● WORK TO BE COMPLETED
Copy the text lines of all the entries below word for word, and leave the pictures out of your answer.

[Start EXERCISE MATERIALS]

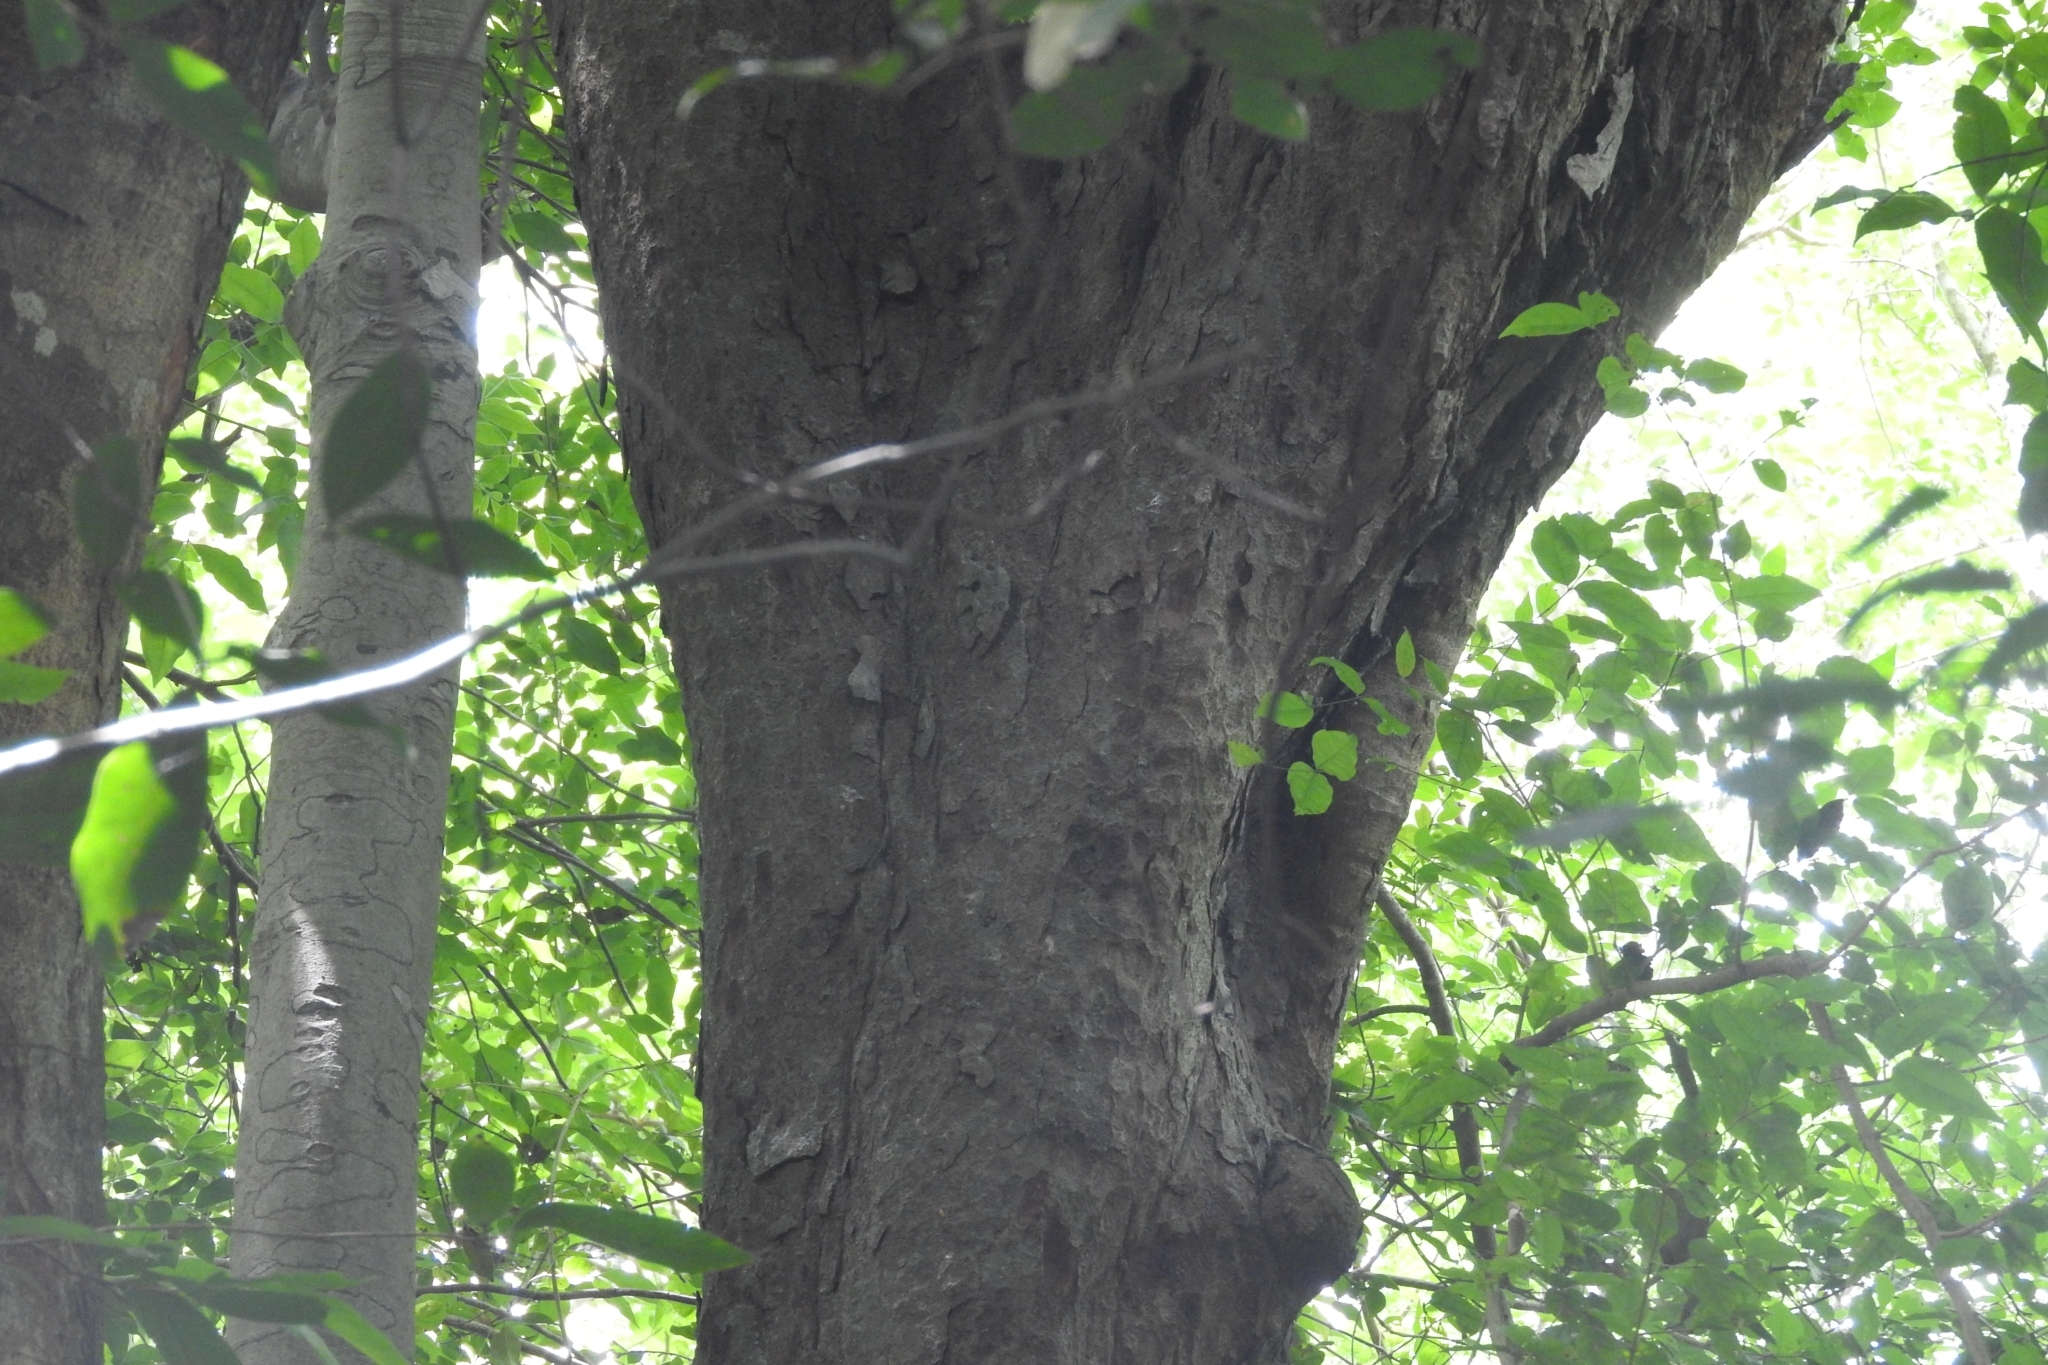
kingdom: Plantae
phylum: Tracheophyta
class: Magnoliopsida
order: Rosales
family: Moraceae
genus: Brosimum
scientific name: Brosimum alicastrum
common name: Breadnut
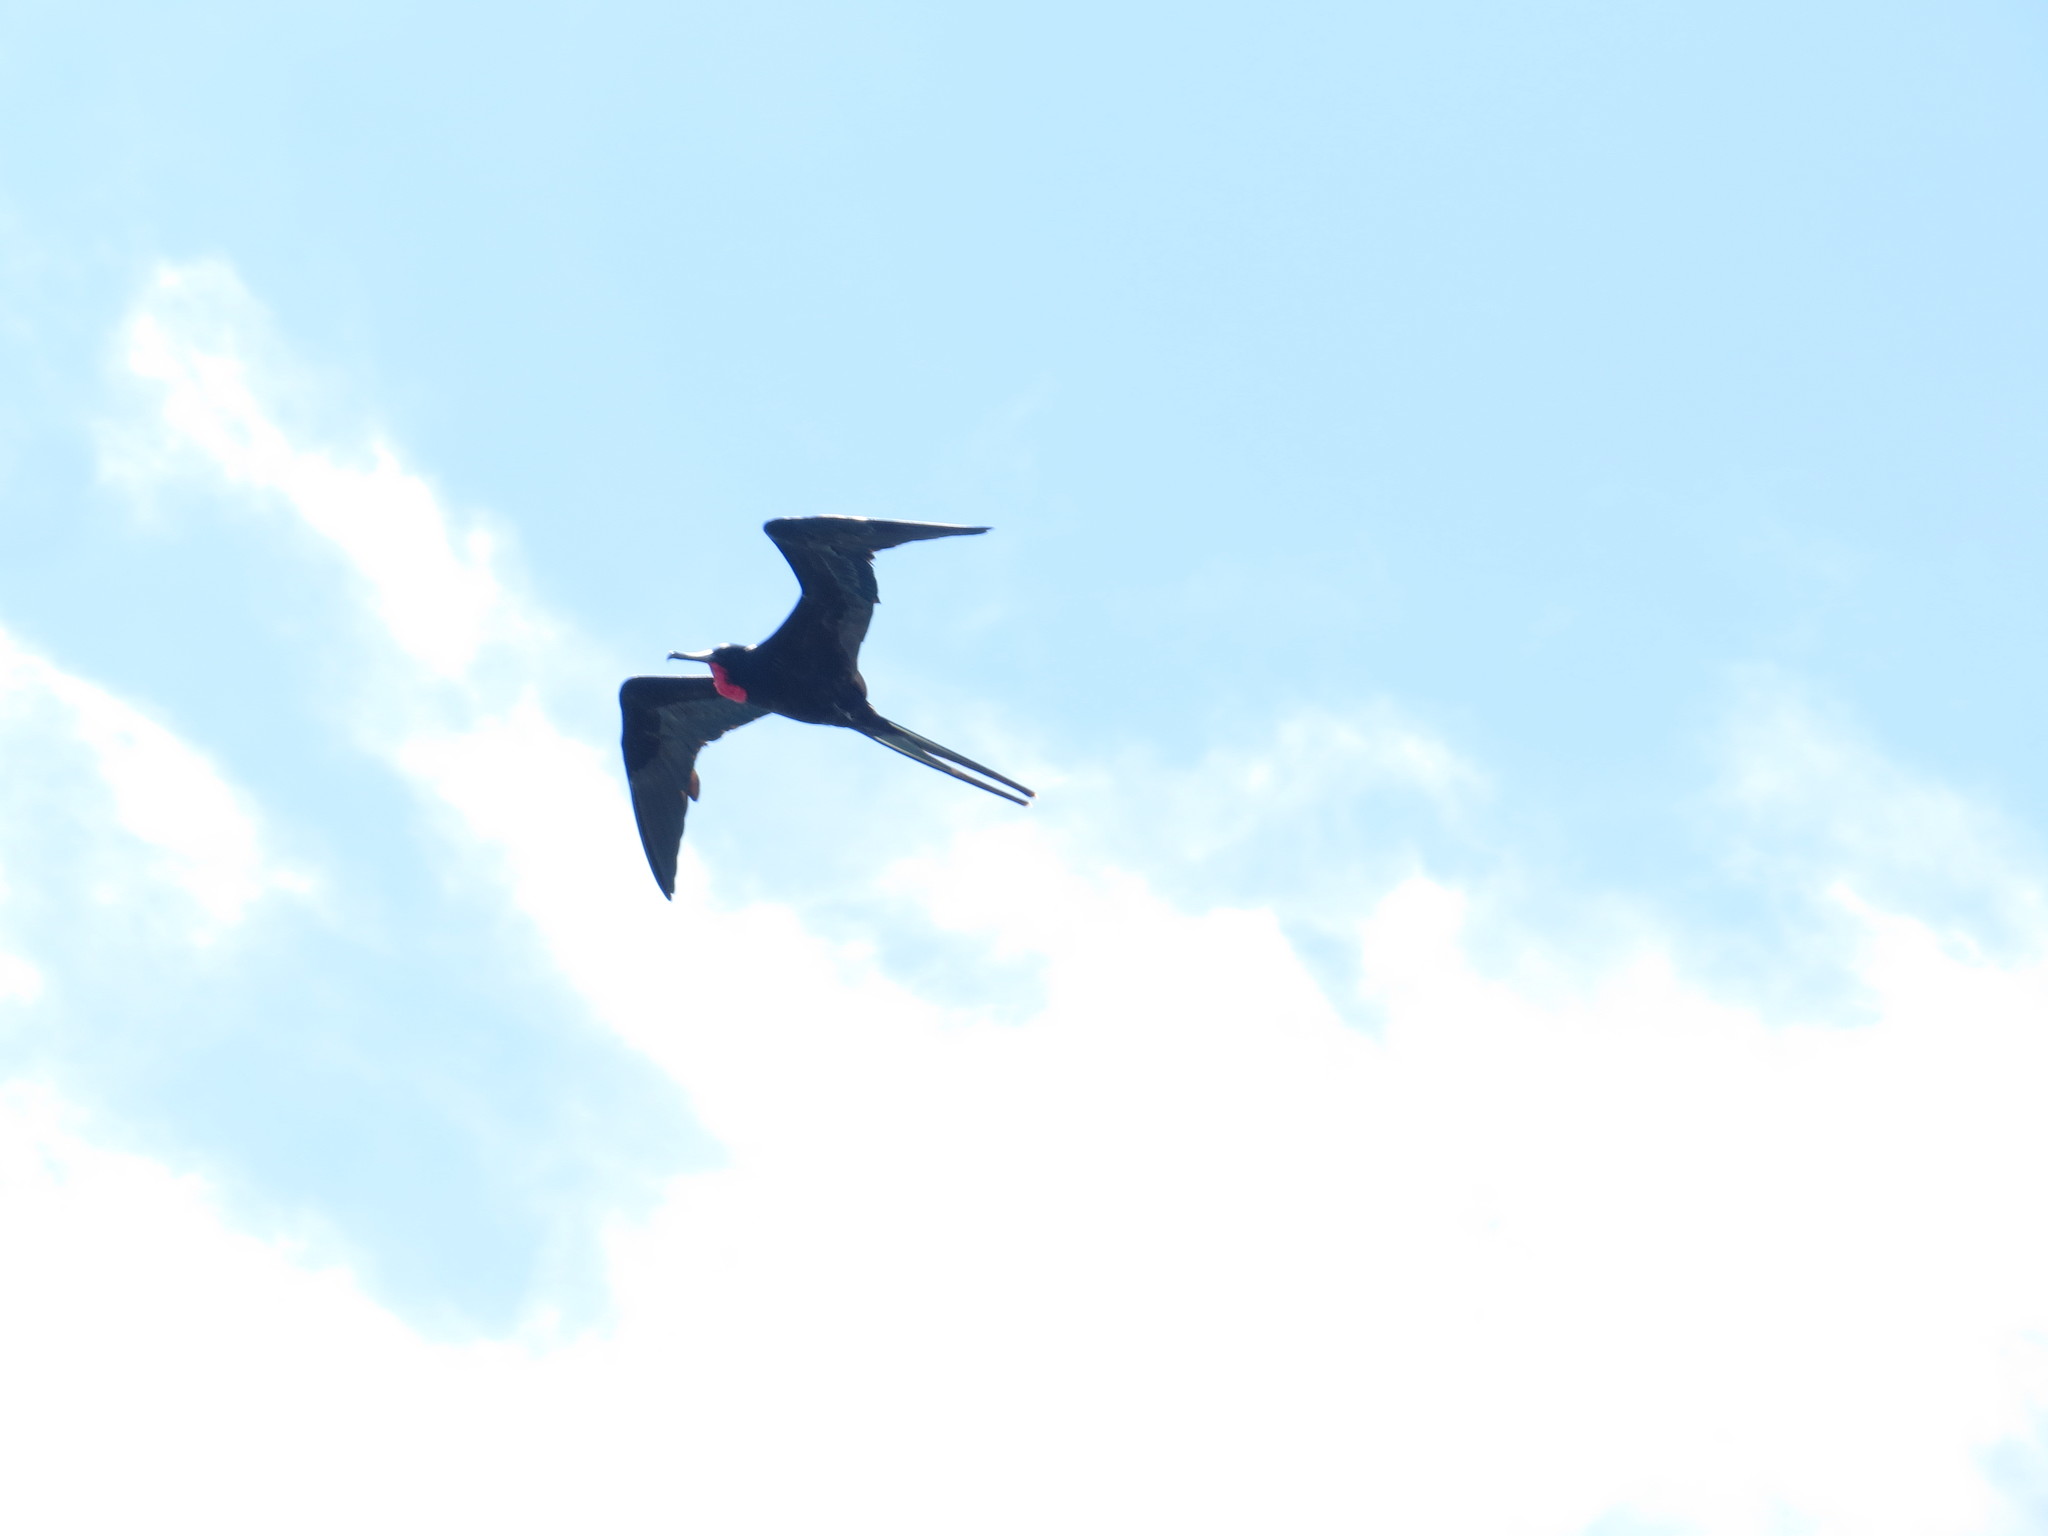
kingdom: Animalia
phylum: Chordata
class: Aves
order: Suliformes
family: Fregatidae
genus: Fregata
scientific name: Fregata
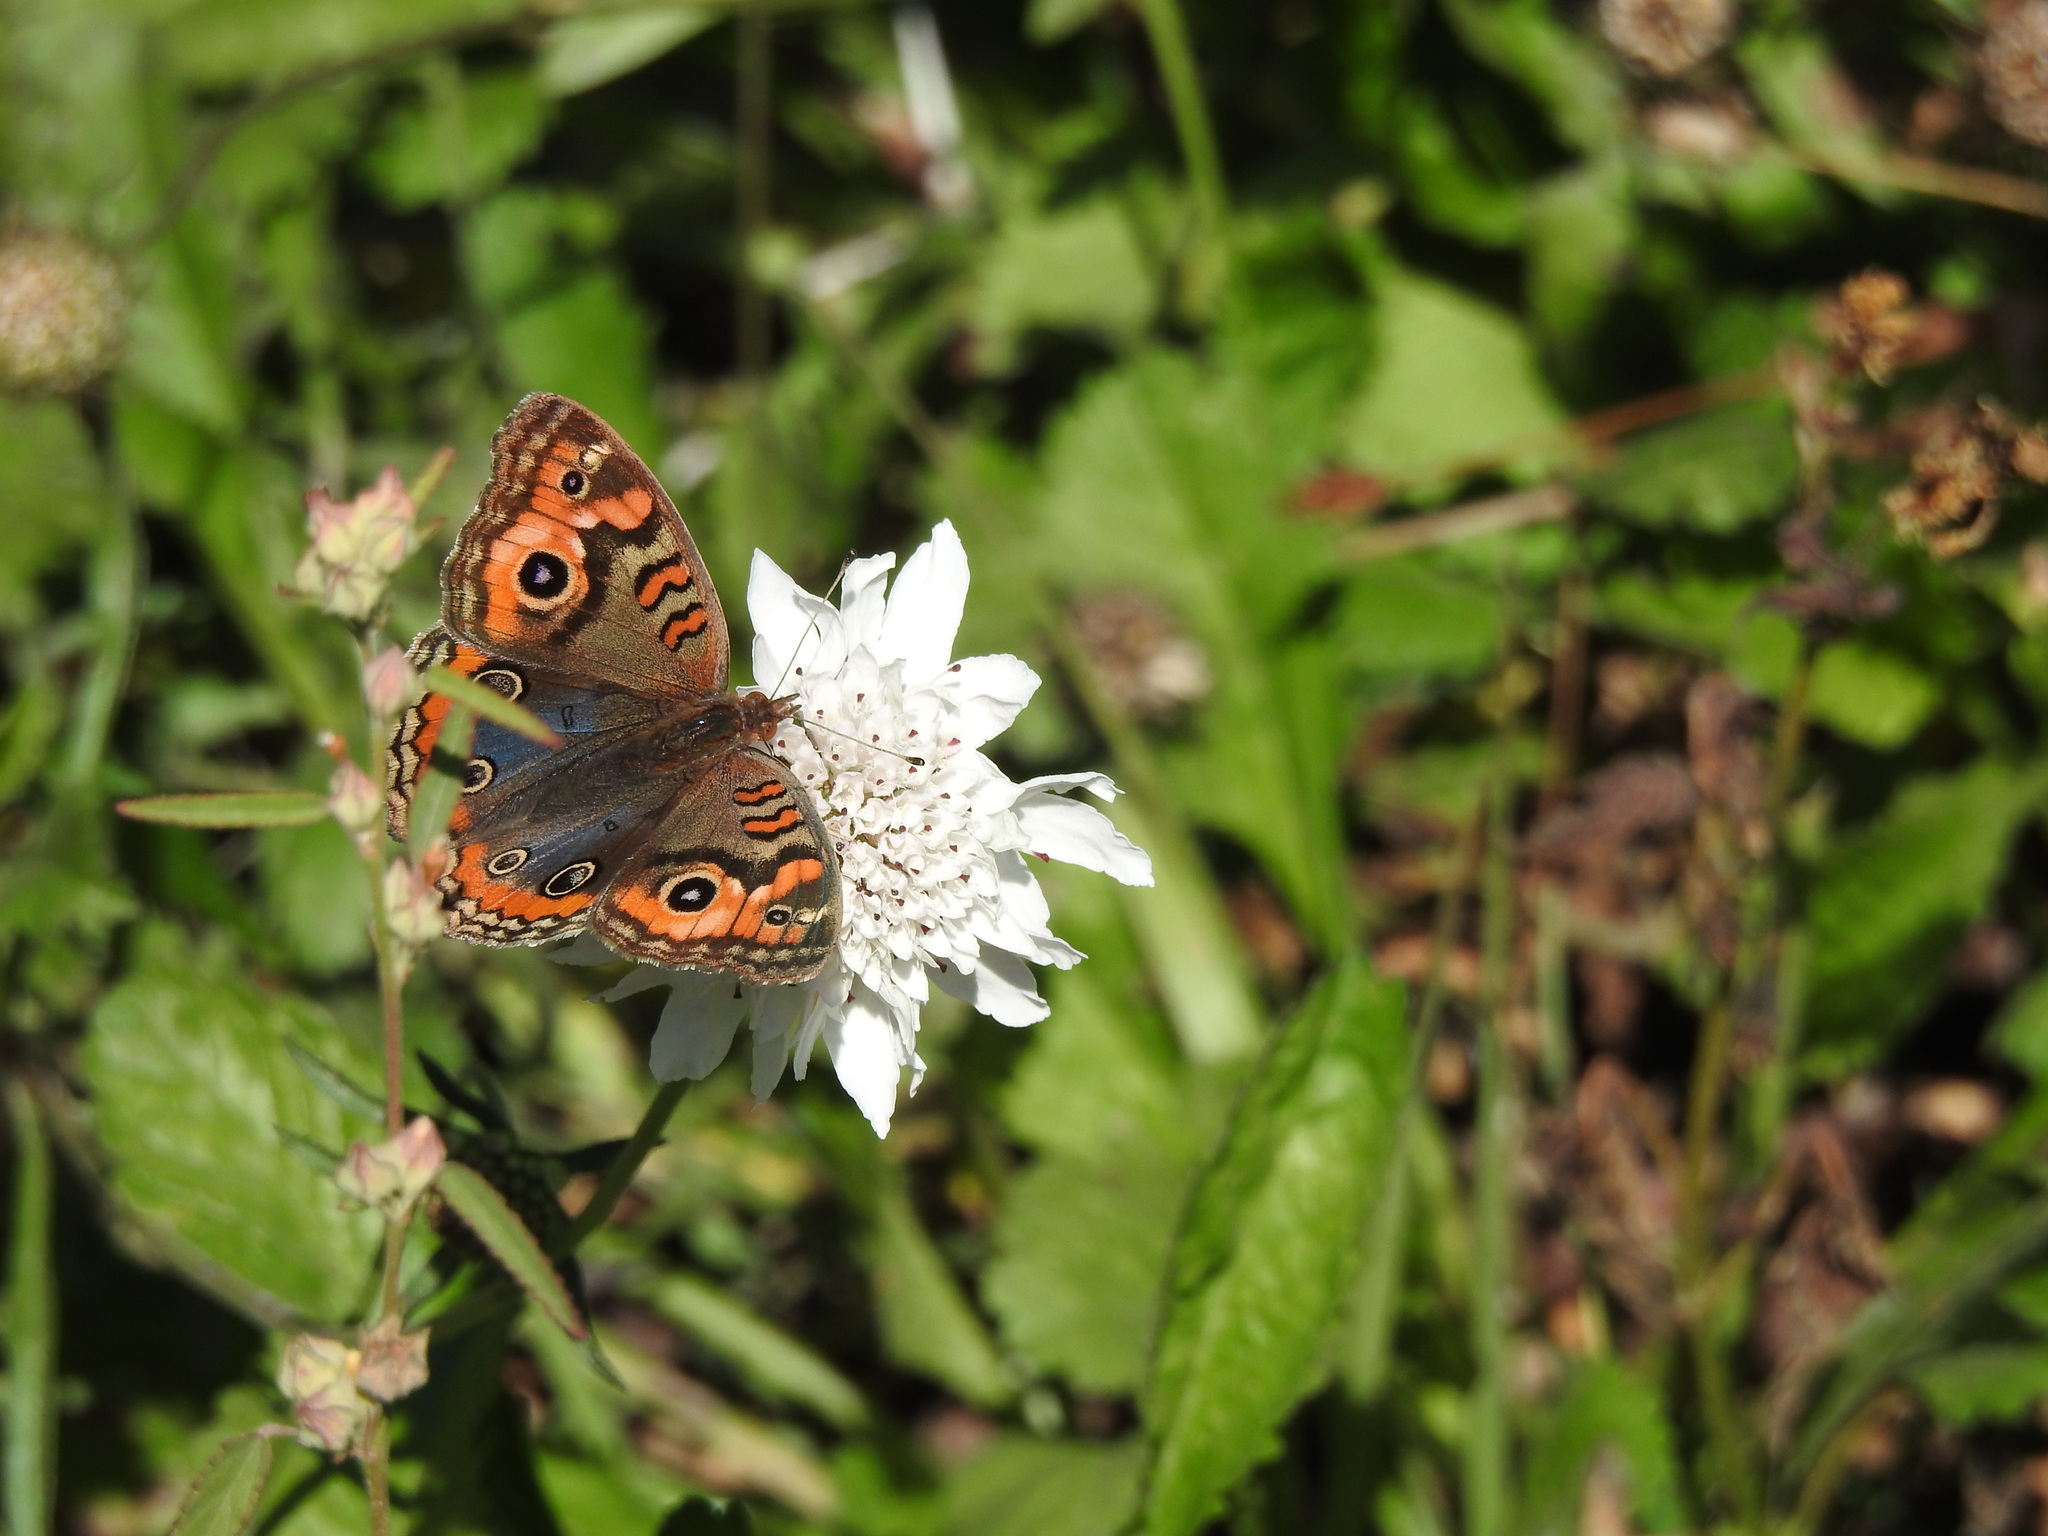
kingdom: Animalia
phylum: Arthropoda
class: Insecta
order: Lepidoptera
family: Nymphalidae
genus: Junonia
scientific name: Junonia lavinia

[End EXERCISE MATERIALS]

● ANSWER IN FULL
kingdom: Plantae
phylum: Tracheophyta
class: Magnoliopsida
order: Rosales
family: Moraceae
genus: Brosimum
scientific name: Brosimum alicastrum
common name: Breadnut
kingdom: Animalia
phylum: Chordata
class: Aves
order: Suliformes
family: Fregatidae
genus: Fregata
scientific name: Fregata
kingdom: Animalia
phylum: Arthropoda
class: Insecta
order: Lepidoptera
family: Nymphalidae
genus: Junonia
scientific name: Junonia lavinia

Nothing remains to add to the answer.